• Task statement
From top to bottom, write out the listing exactly and skip every picture.

• Material provided
──────────

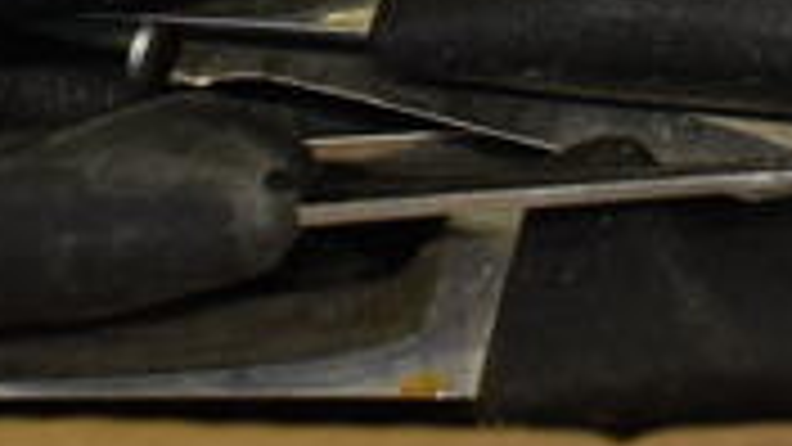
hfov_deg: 21.4
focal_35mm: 98
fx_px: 2058
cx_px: 693
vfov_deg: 11.6
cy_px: -302
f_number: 3.5
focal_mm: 18
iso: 400
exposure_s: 1/30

──────────

• Task solution
hfov_deg: 21.4
focal_35mm: 98
fx_px: 2058
cx_px: 693
vfov_deg: 11.6
cy_px: -302
f_number: 3.5
focal_mm: 18
iso: 400
exposure_s: 1/30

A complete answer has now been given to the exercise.